EXERCISE INSTRUCTIONS — Update these lines by replacing "INIZIO" with "START", leaving everything else unchanged.

%%

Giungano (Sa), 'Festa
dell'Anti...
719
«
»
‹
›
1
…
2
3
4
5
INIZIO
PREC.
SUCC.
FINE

%%

OUTPUT OF THE EXERCISE —
Giungano (Sa), 'Festa
dell'Anti...
719
«
»
‹
›
1
…
2
3
4
5
START
PREC.
SUCC.
FINE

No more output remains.